STATUS: The great thing about rainy days and Mondays is that you don’t mind working when that is the case!
What’s playing on the XM or iPod right now? TIME & TIDE by Basia
As you folks know, as an agent, I’ve pretty supportive of self-publishing. I’ve discussed JA Konrath and his efforts on my blog and provided links to his blog. I’ve taken on self-published authors–even way back in 2004 when it was not the “cool” thing to do. I’m not remotely threatened by the transformation that electronic books are creating in the publishing realm and the opportunities it creates for some debut authors who don’t go the traditional route.
In short, I’m fairly levelheaded and sanguine about this whole topic but I have noticed a rather worrisome trend as of late. There seems to be a rather skewed perspective that ANY author can make it rich, be successful, if they just eschew traditional publishing and forge ahead in the electronic world.
It’s as if these voices completely forget about the amount of marketing and promotion that successful self-publishing authors such as Konrath, Doctorow, McQuestion, and Hocking have done. It’s like they have the assumption that all these authors did was throw some manuscripts up on the web and the money just started rolling in. On top of that, there’s an attitude that these authors stuck it to the publishing man—a finger to the perceived “gatekeepers” of the industry.
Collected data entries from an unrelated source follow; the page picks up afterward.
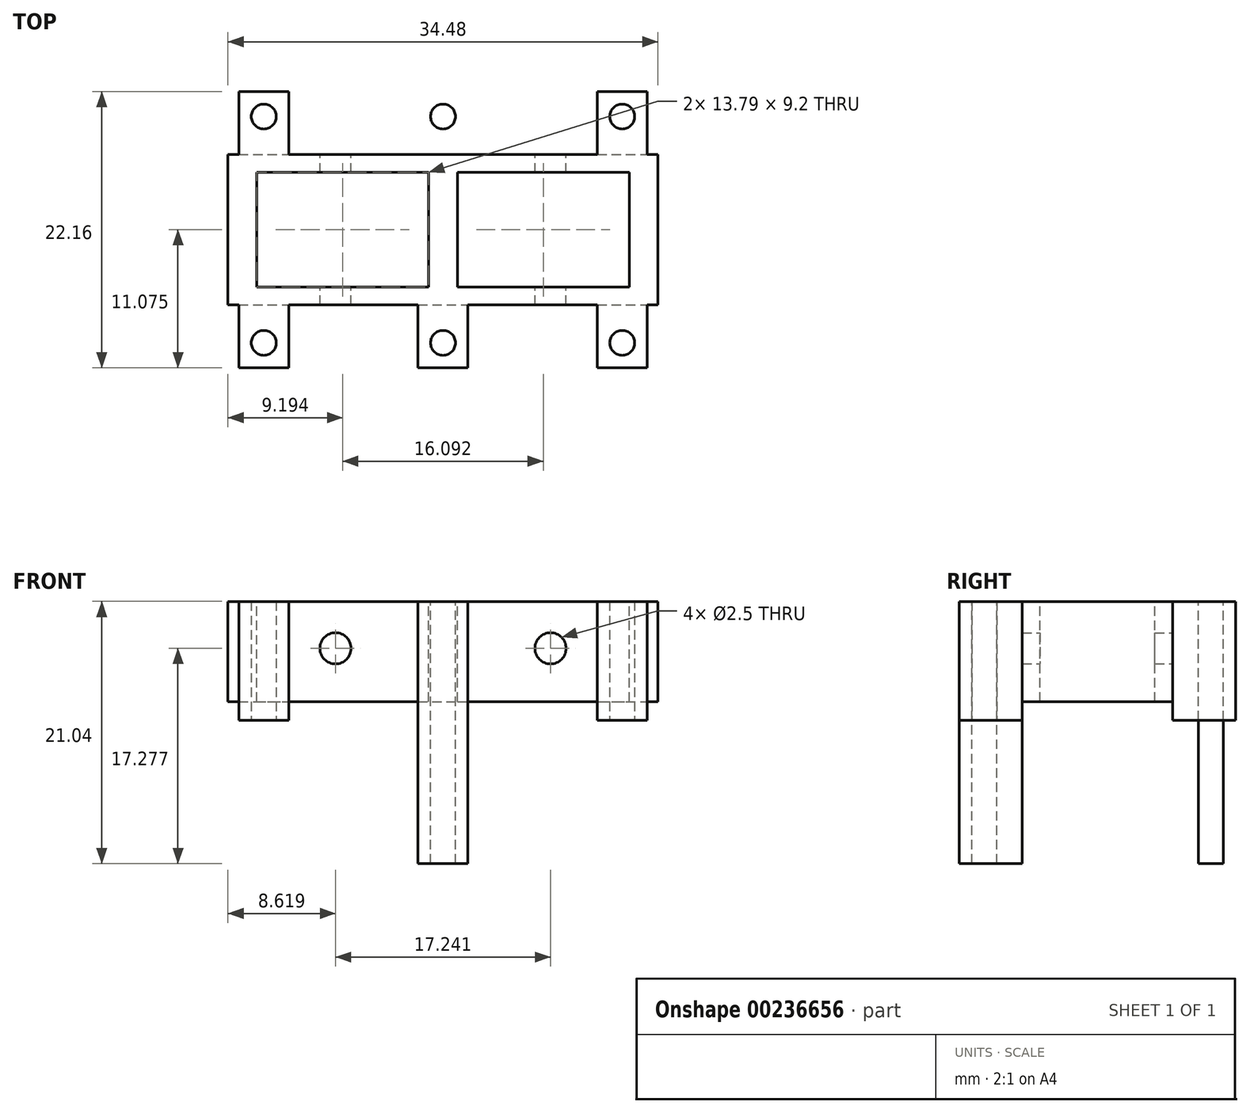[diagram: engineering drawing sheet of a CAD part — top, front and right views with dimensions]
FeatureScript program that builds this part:
annotation { "Feature Type Name" : "Feature", "Feature Type Description" : "" }
export const myFeature = defineFeature(function(context is Context, id is Id, definition is map)
    precondition{}
    {
        {
            assignVariable(context, id + "F0", {"name" : "scale", "anyValue" : 1 / 87});
        }
        {
            var Q0;
            Q0=qCreatedBy(makeId("Front.planeOp"),FACE);
            var sketch = newSketch(context, id + "F1", { "sketchPlane" : qUnion([Q0])});
            skLineSegment(sketch, "E0", {"start": v(0, 0) * mm, "end": v(17.24, 0) * mm});
            skLineSegment(sketch, "E1", {"start": v(17.24, 0) * mm, "end": v(17.24, 1.72) * mm});
            skLineSegment(sketch, "E2", {"start": v(17.24, 8.05) * mm, "end": v(0, 8.05) * mm});
            skLineSegment(sketch, "E3", {"start": v(0, 8.05) * mm, "end": v(0, 0) * mm, "construction": true});
            skLineSegment(sketch, "E4", {"start": v(14.37, 1.72) * mm, "end": v(14.37, 0) * mm, "construction": true});
            skLineSegment(sketch, "E5", {"start": v(0, -1.5) * mm, "end": v(17.24, -1.5) * mm, "construction": true});
            skLineSegment(sketch, "E6", {"start": v(17.24, -1.5) * mm, "end": v(17.24, 0) * mm, "construction": true});
            skLineSegment(sketch, "E7", {"start": v(17.24, 1.72) * mm, "end": v(0, 1.72) * mm, "construction": true});
            skCircle(sketch, "E8", {"center": v(8.62, 4.29) * mm, "radius": 5.78 * mm, "construction": true});
            skPoint(sketch, "E9", {"position": v(8.62, 1.72) * mm});
            skPoint(sketch, "E10.MirrorP", {"position": v(-8.62, 1.72) * mm});
            skLineSegment(sketch, "E11.MirrorCS", {"start": v(0, 0) * mm, "end": v(-17.24, 0) * mm});
            skCircle(sketch, "E12.MirrorC", {"center": v(-8.62, 4.29) * mm, "radius": 5.78 * mm, "construction": true});
            skLineSegment(sketch, "E13.MirrorCS", {"start": v(-14.37, 1.72) * mm, "end": v(-14.37, 0) * mm, "construction": true});
            skLineSegment(sketch, "E14.MirrorCS", {"start": v(-17.24, -1.5) * mm, "end": v(-17.24, 0) * mm, "construction": true});
            skLineSegment(sketch, "E15.MirrorCS", {"start": v(-17.24, 0) * mm, "end": v(-17.24, 1.72) * mm});
            skLineSegment(sketch, "E16.MirrorCS", {"start": v(-17.24, 8.05) * mm, "end": v(0, 8.05) * mm});
            skLineSegment(sketch, "E17.MirrorCS", {"start": v(0, -1.5) * mm, "end": v(-17.24, -1.5) * mm, "construction": true});
            skLineSegment(sketch, "E18.MirrorCS", {"start": v(-17.24, 1.72) * mm, "end": v(0, 1.72) * mm, "construction": true});
            skCircle(sketch, "E19", {"center": v(8.62, 4.29) * mm, "radius": 1.25 * mm});
            skCircle(sketch, "E20", {"center": v(-8.62, 4.29) * mm, "radius": 1.25 * mm});
            skLineSegment(sketch, "E21", {"start": v(17.24, 1.72) * mm, "end": v(17.24, 8.05) * mm});
            skLineSegment(sketch, "E22", {"start": v(-17.24, 8.05) * mm, "end": v(-17.24, 1.72) * mm});
            skSolve(sketch);
        }
        {
            var Q0;
            Q0=qSketchRegion(id+"F1",true);
            extrude(context, id + "F2", {"entities" : qUnion([Q0]), "depth" : (1050 * getVariable(context, 'scale')) * mm});
        }
        {
            var Q0;
            Q0=makeQuery(id+"F2.opExtrude","SWEPT_FACE",FACE,{"disambiguationData":[OSD([sQuery(id+"F1.wireOp",EDGE,"E2"),sQuery(id+"F1.wireOp",EDGE,"E16.MirrorCS")])]});
            var sketch = newSketch(context, id + "F3", { "sketchPlane" : qUnion([Q0])});
            skLineSegment(sketch, "E23.bottom", {"start": v(-17.24, 0) * mm, "end": v(17.24, 0) * mm, "construction": true});
            skLineSegment(sketch, "E23.top", {"start": v(-17.24, -12.07) * mm, "end": v(17.24, -12.07) * mm, "construction": true});
            skLineSegment(sketch, "E23.left", {"start": v(-17.24, 0) * mm, "end": v(-17.24, -12.07) * mm, "construction": true});
            skLineSegment(sketch, "E23.right", {"start": v(17.24, 0) * mm, "end": v(17.24, -12.07) * mm, "construction": true});
            skLineSegment(sketch, "E24", {"start": v(-17.24, -1.44) * mm, "end": v(17.24, -1.44) * mm, "construction": true});
            skLineSegment(sketch, "E25", {"start": v(17.24, -1.44) * mm, "end": v(17.24, -10.63) * mm, "construction": true});
            skLineSegment(sketch, "E26", {"start": v(17.24, -10.63) * mm, "end": v(-17.24, -10.63) * mm, "construction": true});
            skLineSegment(sketch, "E27", {"start": v(-14.94, 0) * mm, "end": v(-14.94, -12.07) * mm, "construction": true});
            skLineSegment(sketch, "E28", {"start": v(14.94, 0) * mm, "end": v(14.94, -12.07) * mm, "construction": true});
            skLineSegment(sketch, "E29", {"start": v(-14.94, -1.44) * mm, "end": v(-1.15, -1.44) * mm});
            skLineSegment(sketch, "E30", {"start": v(-1.15, -1.44) * mm, "end": v(-1.15, -10.63) * mm});
            skLineSegment(sketch, "E31", {"start": v(-1.15, -10.63) * mm, "end": v(-14.94, -10.63) * mm});
            skLineSegment(sketch, "E32", {"start": v(-14.94, -10.63) * mm, "end": v(-14.94, -1.44) * mm});
            skLineSegment(sketch, "E33", {"start": v(1.15, -1.44) * mm, "end": v(14.94, -1.44) * mm});
            skLineSegment(sketch, "E34", {"start": v(14.94, -1.44) * mm, "end": v(14.94, -10.63) * mm});
            skLineSegment(sketch, "E35", {"start": v(14.94, -10.63) * mm, "end": v(1.15, -10.63) * mm});
            skLineSegment(sketch, "E36", {"start": v(0, 0) * mm, "end": v(0, -12.07) * mm, "construction": true});
            skLineSegment(sketch, "E37", {"start": v(1.15, -1.44) * mm, "end": v(1.15, -10.63) * mm});
            skLineSegment(sketch, "E38", {"start": v(1.15, -6.03) * mm, "end": v(-1.15, -6.03) * mm, "construction": true});
            skPoint(sketch, "E39", {"position": v(0, -6.03) * mm});
            skSolve(sketch);
        }
        {
            var Q0;
            Q0=qSketchRegion(id+"F3",true);
            extrude(context, id + "F4", {"entities" : qUnion([Q0]), "operationType" : NewBodyOperationType.REMOVE, "endBound" : BoundingType.THROUGH_ALL, "oppositeDirection" : true, "depth" : 25 * mm});
        }
        {
            var Q0;
            Q0=makeQuery(id+"F2.opExtrude","SWEPT_FACE",FACE,{"disambiguationData":[OSD([sQuery(id+"F1.wireOp",EDGE,"E0"),sQuery(id+"F1.wireOp",EDGE,"E11.MirrorCS")])]});
            var sketch = newSketch(context, id + "F5", { "sketchPlane" : qUnion([Q0])});
            skLineSegment(sketch, "E40.bottom", {"start": v(-50, 10.92) * mm, "end": v(50, 10.92) * mm, "construction": true});
            skLineSegment(sketch, "E40.top", {"start": v(-50, 1.15) * mm, "end": v(50, 1.15) * mm, "construction": true});
            skLineSegment(sketch, "E40.left", {"start": v(-50, 10.92) * mm, "end": v(-50, 1.15) * mm, "construction": true});
            skLineSegment(sketch, "E40.right", {"start": v(50, 10.92) * mm, "end": v(50, 1.15) * mm, "construction": true});
            skPoint(sketch, "E40.middle", {"position": v(0, 6.03) * mm});
            skPoint(sketch, "E40.middle.positionSnap0", {"position": v(1.15, 6.03) * mm});
            skPoint(sketch, "E40.centerSnap0", {"position": v(1.15, 6.03) * mm});
            skCircle(sketch, "E41", {"center": v(-14.37, 15.11) * mm, "radius": 4.2 * mm, "construction": true});
            skCircle(sketch, "E42", {"center": v(14.37, 15.11) * mm, "radius": 4.2 * mm, "construction": true});
            skCircle(sketch, "E43", {"center": v(-14.37, -3.05) * mm, "radius": 4.2 * mm, "construction": true});
            skCircle(sketch, "E44", {"center": v(14.37, -3.05) * mm, "radius": 4.2 * mm, "construction": true});
            skLineSegment(sketch, "E45", {"start": v(14.37, 15.11) * mm, "end": v(-14.37, 15.11) * mm, "construction": true});
            skLineSegment(sketch, "E46", {"start": v(-14.37, -3.05) * mm, "end": v(-14.37, 15.11) * mm, "construction": true});
            skLineSegment(sketch, "E47", {"start": v(14.37, 15.11) * mm, "end": v(14.37, -3.05) * mm, "construction": true});
            skLineSegment(sketch, "E48", {"start": v(-14.37, -3.05) * mm, "end": v(14.37, -3.05) * mm, "construction": true});
            skLineSegment(sketch, "E49", {"start": v(0, 15.11) * mm, "end": v(0, -3.05) * mm, "construction": true});
            skCircle(sketch, "E50", {"center": v(-14.37, -3.05) * mm, "radius": 1 * mm});
            skLineSegment(sketch, "E51", {"start": v(-17.24, 6.03) * mm, "end": v(17.24, 6.03) * mm, "construction": true});
            skLineSegment(sketch, "E52.MirrorCS", {"start": v(14.37, -3.05) * mm, "end": v(-14.37, -3.05) * mm, "construction": true});
            skCircle(sketch, "E53.MirrorC", {"center": v(14.37, -3.05) * mm, "radius": 1 * mm});
            skCircle(sketch, "E54.MirrorC", {"center": v(-14.37, 15.11) * mm, "radius": 1 * mm});
            skCircle(sketch, "E55.MirrorC", {"center": v(14.37, 15.11) * mm, "radius": 1 * mm});
            skLineSegment(sketch, "E56.bottom", {"start": v(-16.37, 12.07) * mm, "end": v(-12.37, 12.07) * mm});
            skLineSegment(sketch, "E56.top", {"start": v(-16.37, 17.11) * mm, "end": v(-12.37, 17.11) * mm});
            skLineSegment(sketch, "E56.left", {"start": v(-16.37, 12.07) * mm, "end": v(-16.37, 17.11) * mm});
            skLineSegment(sketch, "E56.right", {"start": v(-12.37, 12.07) * mm, "end": v(-12.37, 17.11) * mm});
            skPoint(sketch, "E57", {"position": v(-14.37, 12.07) * mm});
            skLineSegment(sketch, "E58.bottom", {"start": v(12.37, 12.07) * mm, "end": v(16.37, 12.07) * mm});
            skLineSegment(sketch, "E58.top", {"start": v(12.37, 17.11) * mm, "end": v(16.37, 17.11) * mm});
            skLineSegment(sketch, "E58.left", {"start": v(12.37, 12.07) * mm, "end": v(12.37, 17.11) * mm});
            skLineSegment(sketch, "E58.right", {"start": v(16.37, 12.07) * mm, "end": v(16.37, 17.11) * mm});
            skPoint(sketch, "E59", {"position": v(14.37, 12.07) * mm});
            skLineSegment(sketch, "E60.MirrorCS", {"start": v(-16.37, 0) * mm, "end": v(-16.37, -5.05) * mm});
            skLineSegment(sketch, "E61.MirrorCS", {"start": v(-16.37, 0) * mm, "end": v(-12.37, 0) * mm});
            skLineSegment(sketch, "E62.MirrorCS", {"start": v(-12.37, 0) * mm, "end": v(-12.37, -5.05) * mm});
            skLineSegment(sketch, "E63.MirrorCS", {"start": v(-16.37, -5.05) * mm, "end": v(-12.37, -5.05) * mm});
            skLineSegment(sketch, "E64.MirrorCS", {"start": v(12.37, 0) * mm, "end": v(16.37, 0) * mm});
            skLineSegment(sketch, "E65.MirrorCS", {"start": v(12.37, 0) * mm, "end": v(12.37, -5.05) * mm});
            skLineSegment(sketch, "E66.MirrorCS", {"start": v(12.37, -5.05) * mm, "end": v(16.37, -5.05) * mm});
            skLineSegment(sketch, "E67.MirrorCS", {"start": v(16.37, 0) * mm, "end": v(16.37, -5.05) * mm});
            skSolve(sketch);
        }
        {
            var Q0;
            Q0=qSketchRegion(id+"F5",true);
            var Q1;
            Q1=qConstructionFilter(qBodyType(qCreatedBy(id+"F5",EDGE),BodyType.WIRE),ConstructionObject.NO);
            var Q2;
            Q2=makeQuery(id+"F2.opExtrude","SWEPT_FACE",FACE,{"disambiguationData":[OSD([sQuery(id+"F1.wireOp",EDGE,"E2"),sQuery(id+"F1.wireOp",EDGE,"E16.MirrorCS")])]});
            extrude(context, id + "F6", {"entities" : qUnion([Q0]), "operationType" : NewBodyOperationType.ADD, "surfaceEntities" : qUnion([Q1]), "endBound" : BoundingType.UP_TO_SURFACE, "oppositeDirection" : true, "endBoundEntityFace" : qUnion([Q2]), "depth" : 25 * mm, "hasSecondDirection" : true, "secondDirectionOppositeDirection" : false, "secondDirectionDepth" : (130 * getVariable(context, 'scale')) * mm});
        }
        {
            var Q0;
            Q0=makeQuery(id+"F2.opExtrude","SWEPT_FACE",FACE,{"disambiguationData":[OSD([sQuery(id+"F1.wireOp",EDGE,"E0"),sQuery(id+"F1.wireOp",EDGE,"E11.MirrorCS")])]});
            var sketch = newSketch(context, id + "F7", { "sketchPlane" : qUnion([Q0])});
            skPoint(sketch, "E68", {"position": v(16.8, 12.07) * mm});
            skLineSegment(sketch, "E69", {"start": v(-17.24, 6.03) * mm, "end": v(17.24, 6.03) * mm, "construction": true});
            skCircle(sketch, "E70", {"center": v(-14.37, 15.11) * mm, "radius": 1 * mm, "construction": true});
            skCircle(sketch, "E71", {"center": v(14.37, 15.11) * mm, "radius": 1 * mm, "construction": true});
            skLineSegment(sketch, "E72", {"start": v(14.37, 15.11) * mm, "end": v(-14.37, 15.11) * mm, "construction": true});
            skCircle(sketch, "E73", {"center": v(0, 15.11) * mm, "radius": 1 * mm});
            skCircle(sketch, "E74.MirrorC", {"center": v(0, -3.05) * mm, "radius": 1 * mm});
            skPoint(sketch, "E75.MirrorP", {"position": v(16.8, 0) * mm});
            skLineSegment(sketch, "E76", {"start": v(0, 15.11) * mm, "end": v(0, -3.05) * mm, "construction": true});
            skLineSegment(sketch, "E77.bottom", {"start": v(-2, 12.07) * mm, "end": v(2, 12.07) * mm});
            skLineSegment(sketch, "E77.top", {"start": v(-2, 17.11) * mm, "end": v(2, 17.11) * mm});
            skLineSegment(sketch, "E77.left", {"start": v(-2, 12.07) * mm, "end": v(-2, 17.11) * mm});
            skLineSegment(sketch, "E77.right", {"start": v(2, 12.07) * mm, "end": v(2, 17.11) * mm});
            skPoint(sketch, "E78", {"position": v(0, 12.07) * mm});
            skLineSegment(sketch, "E79.MirrorCS", {"start": v(2, 0) * mm, "end": v(2, -5.05) * mm});
            skLineSegment(sketch, "E80.MirrorCS", {"start": v(-2, 0) * mm, "end": v(2, 0) * mm});
            skLineSegment(sketch, "E81.MirrorCS", {"start": v(-2, -5.05) * mm, "end": v(2, -5.05) * mm});
            skLineSegment(sketch, "E82.MirrorCS", {"start": v(-2, 0) * mm, "end": v(-2, -5.05) * mm});
            skSolve(sketch);
        }
        {
            var Q0;
            Q0=makeQuery(id+"F7.imprint","IMPRINT",FACE,{"disambiguationData":[TD([[makeQuery(id+"F7.imprint","IMPRINT",EDGE,{"derivedFrom":sQuery(id+"F7.wireOp",EDGE,"E73")}),-1.0]])]});
            var Q1;
            Q1=makeQuery(id+"F7.imprint","IMPRINT",FACE,{"disambiguationData":[TD([[makeQuery(id+"F7.imprint","IMPRINT",EDGE,{"derivedFrom":sQuery(id+"F7.wireOp",EDGE,"E74.MirrorC")}),1.0]])]});
            var Q2;
            {var subQ0=sQuery(id+"F1.wireOp",EDGE,"E16.MirrorCS");var subQ1=sQuery(id+"F1.wireOp",EDGE,"E2");Q2=makeQuery(id+"F6.boolean.opBoolean","MERGE",FACE,{"derivedFrom":[makeQuery(id+"F2.opExtrude","SWEPT_FACE",FACE,{"disambiguationData":[OSD([subQ1,subQ0])]}),makeQuery(id+"F6.opExtrude","CAP_FACE",FACE,{"disambiguationData":[OSD([subQ1,subQ0]),ownerDisambiguation([makeQuery(id+"F6.opExtrude","SWEPT_BODY",BODY,{"disambiguationData":[OSD([sQuery(id+"F5.wireOp",EDGE,"E50"),sQuery(id+"F5.wireOp",EDGE,"260c3738-1ddf-4a0d-a3f6-4ed18a3080593.MirrorCS"),sQuery(id+"F5.wireOp",EDGE,"260c3738-1ddf-4a0d-a3f6-4ed18a3080594.MirrorCS"),sQuery(id+"F5.wireOp",EDGE,"260c3738-1ddf-4a0d-a3f6-4ed18a30805913.MirrorCS"),sQuery(id+"F5.wireOp",EDGE,"260c3738-1ddf-4a0d-a3f6-4ed18a30805914.MirrorCS")])]})])],"isStart":false}),makeQuery(id+"F6.opExtrude","CAP_FACE",FACE,{"disambiguationData":[OSD([subQ1,subQ0]),ownerDisambiguation([makeQuery(id+"F6.opExtrude","SWEPT_BODY",BODY,{"disambiguationData":[OSD([sQuery(id+"F5.wireOp",EDGE,"NGU8r28S-R4YQ-ClXm-H3s3-VvEhc2yyaSJW"),sQuery(id+"F5.wireOp",EDGE,"rEJE2d4l-dEjL-jT7w-uFwG-o0KEyOl6WYqS.bottom"),sQuery(id+"F5.wireOp",EDGE,"rEJE2d4l-dEjL-jT7w-uFwG-o0KEyOl6WYqS.top"),sQuery(id+"F5.wireOp",EDGE,"rEJE2d4l-dEjL-jT7w-uFwG-o0KEyOl6WYqS.left"),sQuery(id+"F5.wireOp",EDGE,"rEJE2d4l-dEjL-jT7w-uFwG-o0KEyOl6WYqS.right")])]})])],"isStart":false}),makeQuery(id+"F6.opExtrude","CAP_FACE",FACE,{"disambiguationData":[OSD([subQ1,subQ0]),ownerDisambiguation([makeQuery(id+"F6.opExtrude","SWEPT_BODY",BODY,{"disambiguationData":[OSD([sQuery(id+"F5.wireOp",EDGE,"WqDLV06R-3XXb-Ktht-Y2sh-0tFAFLF6ySSx"),sQuery(id+"F5.wireOp",EDGE,"c1b8ae5c-8274-4790-a20f-2bbc2f58163d3.MirrorCS"),sQuery(id+"F5.wireOp",EDGE,"c1b8ae5c-8274-4790-a20f-2bbc2f58163d4.MirrorCS"),sQuery(id+"F5.wireOp",EDGE,"c1b8ae5c-8274-4790-a20f-2bbc2f58163d5.MirrorCS"),sQuery(id+"F5.wireOp",EDGE,"c1b8ae5c-8274-4790-a20f-2bbc2f58163d6.MirrorCS")])]})])],"isStart":false}),makeQuery(id+"F6.opExtrude","CAP_FACE",FACE,{"disambiguationData":[OSD([subQ1,subQ0]),ownerDisambiguation([makeQuery(id+"F6.opExtrude","SWEPT_BODY",BODY,{"disambiguationData":[OSD([sQuery(id+"F5.wireOp",EDGE,"260c3738-1ddf-4a0d-a3f6-4ed18a3080590.MirrorC"),sQuery(id+"F5.wireOp",EDGE,"260c3738-1ddf-4a0d-a3f6-4ed18a3080591.MirrorCS"),sQuery(id+"F5.wireOp",EDGE,"260c3738-1ddf-4a0d-a3f6-4ed18a3080592.MirrorCS"),sQuery(id+"F5.wireOp",EDGE,"260c3738-1ddf-4a0d-a3f6-4ed18a30805911.MirrorCS"),sQuery(id+"F5.wireOp",EDGE,"260c3738-1ddf-4a0d-a3f6-4ed18a30805912.MirrorCS")])]})])],"isStart":false})]});}
            var Q3;
            {var subQ0=sQuery(id+"F1.wireOp",EDGE,"E16.MirrorCS");var subQ1=sQuery(id+"F1.wireOp",EDGE,"E2");Q3=makeQuery(id+"F6.boolean.opBoolean","MERGE",FACE,{"derivedFrom":[makeQuery(id+"F2.opExtrude","SWEPT_FACE",FACE,{"disambiguationData":[OSD([subQ1,subQ0])]}),makeQuery(id+"F6.opExtrude","CAP_FACE",FACE,{"disambiguationData":[OSD([subQ1,subQ0]),ownerDisambiguation([makeQuery(id+"F6.opExtrude","SWEPT_BODY",BODY,{"disambiguationData":[OSD([sQuery(id+"F5.wireOp",EDGE,"E54.MirrorC"),sQuery(id+"F5.wireOp",EDGE,"4zQsxl9Z-I2SQ-CTgq-iFO3-FLsdcYwDSmnR.bottom"),sQuery(id+"F5.wireOp",EDGE,"4zQsxl9Z-I2SQ-CTgq-iFO3-FLsdcYwDSmnR.top"),sQuery(id+"F5.wireOp",EDGE,"4zQsxl9Z-I2SQ-CTgq-iFO3-FLsdcYwDSmnR.left"),sQuery(id+"F5.wireOp",EDGE,"4zQsxl9Z-I2SQ-CTgq-iFO3-FLsdcYwDSmnR.right")])]})])],"isStart":false}),makeQuery(id+"F6.opExtrude","CAP_FACE",FACE,{"disambiguationData":[OSD([subQ1,subQ0]),ownerDisambiguation([makeQuery(id+"F6.opExtrude","SWEPT_BODY",BODY,{"disambiguationData":[OSD([sQuery(id+"F5.wireOp",EDGE,"E55.MirrorC"),sQuery(id+"F5.wireOp",EDGE,"XAPZbS1x-Wh9E-NJBz-62o6-e6b0lxS2XX1N.bottom"),sQuery(id+"F5.wireOp",EDGE,"XAPZbS1x-Wh9E-NJBz-62o6-e6b0lxS2XX1N.left"),sQuery(id+"F5.wireOp",EDGE,"XAPZbS1x-Wh9E-NJBz-62o6-e6b0lxS2XX1N.right"),sQuery(id+"F5.wireOp",EDGE,"ceUdVZib-BXrb-NKpS-qx1A-vHXEwOxlMTEA")])]})])],"isStart":false}),makeQuery(id+"F6.opExtrude","CAP_FACE",FACE,{"disambiguationData":[OSD([subQ1,subQ0]),ownerDisambiguation([makeQuery(id+"F6.opExtrude","SWEPT_BODY",BODY,{"disambiguationData":[OSD([sQuery(id+"F5.wireOp",EDGE,"E50"),sQuery(id+"F5.wireOp",EDGE,"8480fd8e-db6f-478a-b294-a8017d5093d64.MirrorCS"),sQuery(id+"F5.wireOp",EDGE,"8480fd8e-db6f-478a-b294-a8017d5093d65.MirrorCS"),sQuery(id+"F5.wireOp",EDGE,"8480fd8e-db6f-478a-b294-a8017d5093d67.MirrorCS"),sQuery(id+"F5.wireOp",EDGE,"d969c6aa-171a-4fa7-9cbf-224d25e09a050.MirrorCS")])]})])],"isStart":false}),makeQuery(id+"F6.opExtrude","CAP_FACE",FACE,{"disambiguationData":[OSD([subQ1,subQ0]),ownerDisambiguation([makeQuery(id+"F6.opExtrude","SWEPT_BODY",BODY,{"disambiguationData":[OSD([sQuery(id+"F5.wireOp",EDGE,"8480fd8e-db6f-478a-b294-a8017d5093d63.MirrorCS"),sQuery(id+"F5.wireOp",EDGE,"E53.MirrorC"),sQuery(id+"F5.wireOp",EDGE,"8480fd8e-db6f-478a-b294-a8017d5093d610.MirrorCS"),sQuery(id+"F5.wireOp",EDGE,"8480fd8e-db6f-478a-b294-a8017d5093d614.MirrorCS"),sQuery(id+"F5.wireOp",EDGE,"8480fd8e-db6f-478a-b294-a8017d5093d616.MirrorCS")])]})])],"isStart":false})]});}
            extrude(context, id + "F8", {"entities" : qUnion([Q0, Q1]), "operationType" : NewBodyOperationType.ADD, "endBoundEntityFace" : qUnion([Q2]), "depth" : (130 + 1000) * getVariable(context, 'scale') * mm, "hasSecondDirection" : true, "secondDirectionBound" : SecondDirectionBoundingType.UP_TO_SURFACE, "secondDirectionOppositeDirection" : true, "secondDirectionBoundEntityFace" : qUnion([Q3]), "secondDirectionDepth" : (130 + 1000) * getVariable(context, 'scale') * mm});
        }
    });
And I just want to add one other thing. Regardless of whether an author self-publishes or pursues traditional publishing, some writers just win the publishing lottery and their books become major successes.
We honestly don’t know why that sometimes occurs; and even more telling, why it sometimes doesn’t occur—even for some really good books. It’s basically a mystery. (And of course I know every blog reader can point to one book they think is totally awful and was a big success. Truly a mystery!)
So yes, I totally believe that statistically, some authors will self-pub and become great successes with huge numbers. They have, in essence, been one of the lucky ones to win the publishing lottery.